Reversed and remanded.
STATON, J., concurs. CHEZEM, J., concurs in result and files separate opinion.. In Stewart, the insurance company received a copy of the complaint filed in the underlying action. The court in that case stated that “receiving a copy of a complaint filed by its insured against a purportedly uninsured motorist, early enough to allow intervention, suffices to inform the insurer that its interests may be in jeopardy, and therefore providing an instigation ... [to] enter its appearance in the trial court.” Id.

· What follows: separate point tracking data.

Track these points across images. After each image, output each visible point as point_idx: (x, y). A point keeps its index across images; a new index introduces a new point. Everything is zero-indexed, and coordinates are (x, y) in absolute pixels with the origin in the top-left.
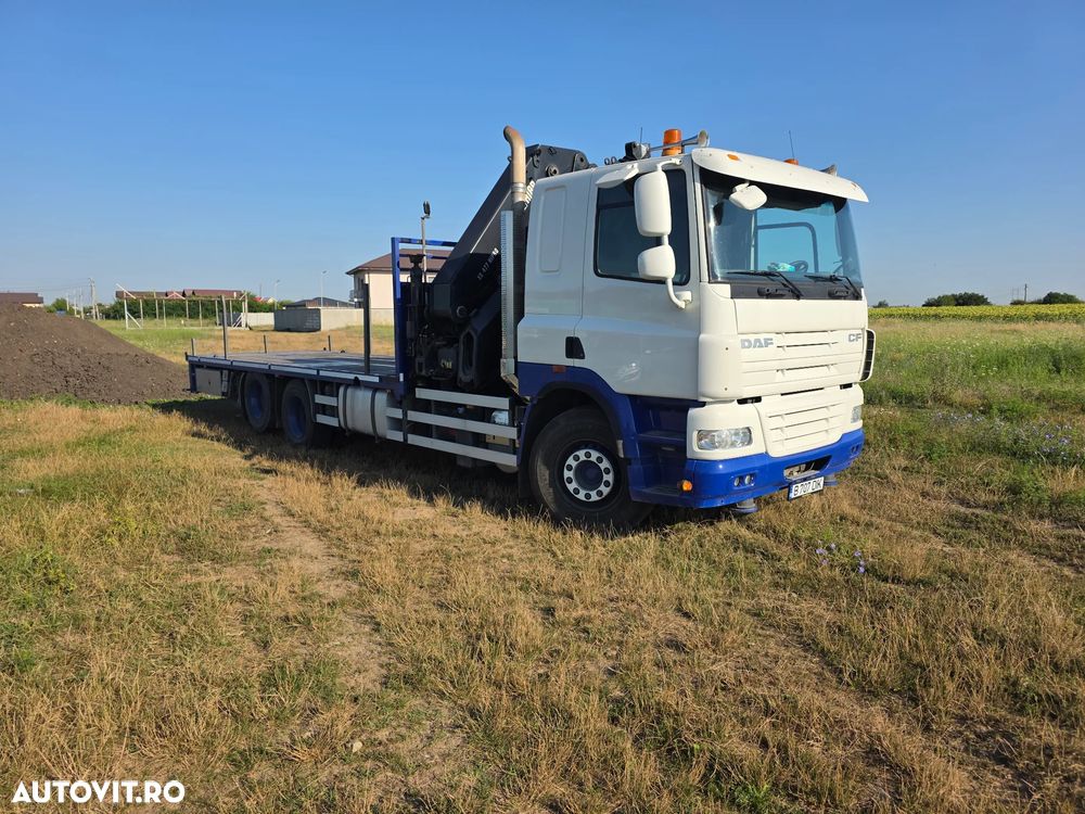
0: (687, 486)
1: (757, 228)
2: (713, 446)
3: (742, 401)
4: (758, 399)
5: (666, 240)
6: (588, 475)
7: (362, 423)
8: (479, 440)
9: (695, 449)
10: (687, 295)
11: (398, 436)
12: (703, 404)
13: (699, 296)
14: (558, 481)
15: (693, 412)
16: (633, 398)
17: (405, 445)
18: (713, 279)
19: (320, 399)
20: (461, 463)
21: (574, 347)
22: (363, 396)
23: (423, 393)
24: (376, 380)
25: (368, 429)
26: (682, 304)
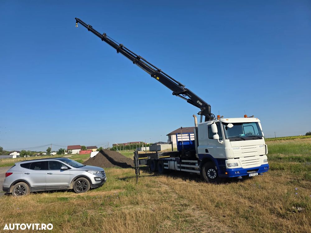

. We note that prior to learning of the lawsuit filed against Betty White, Frankenmuth was notified of the child molestation claim levied against Michael White. Notice of this claim, however, was not sufficient to inform Franken-muth of the nature of the allegations made against Betty White in the subsequent suit as there was no indication to Frankenmuth that the molestation charge was the basis of the suit. We will not require insurance companies to guess the nature of a lawsuit from previous incidents involving its insured without some information indicating that the previous incident(s) are related to the suit.
. We note that in this case Frankenmuth did undertake to correspond with the attorney for Michael White on November 6, 1990, requesting copies of all legal papers connected with the suit. This was gratuitous action on the part of Frankenmuth and does not alter the deficient notice in this case. Frankenmuth may not be penalized for mere prudence or caution. Had the attorney responded to the inquiry with enough information to alert Frankenmuth to its risk in the underlying action, a different question might be presented.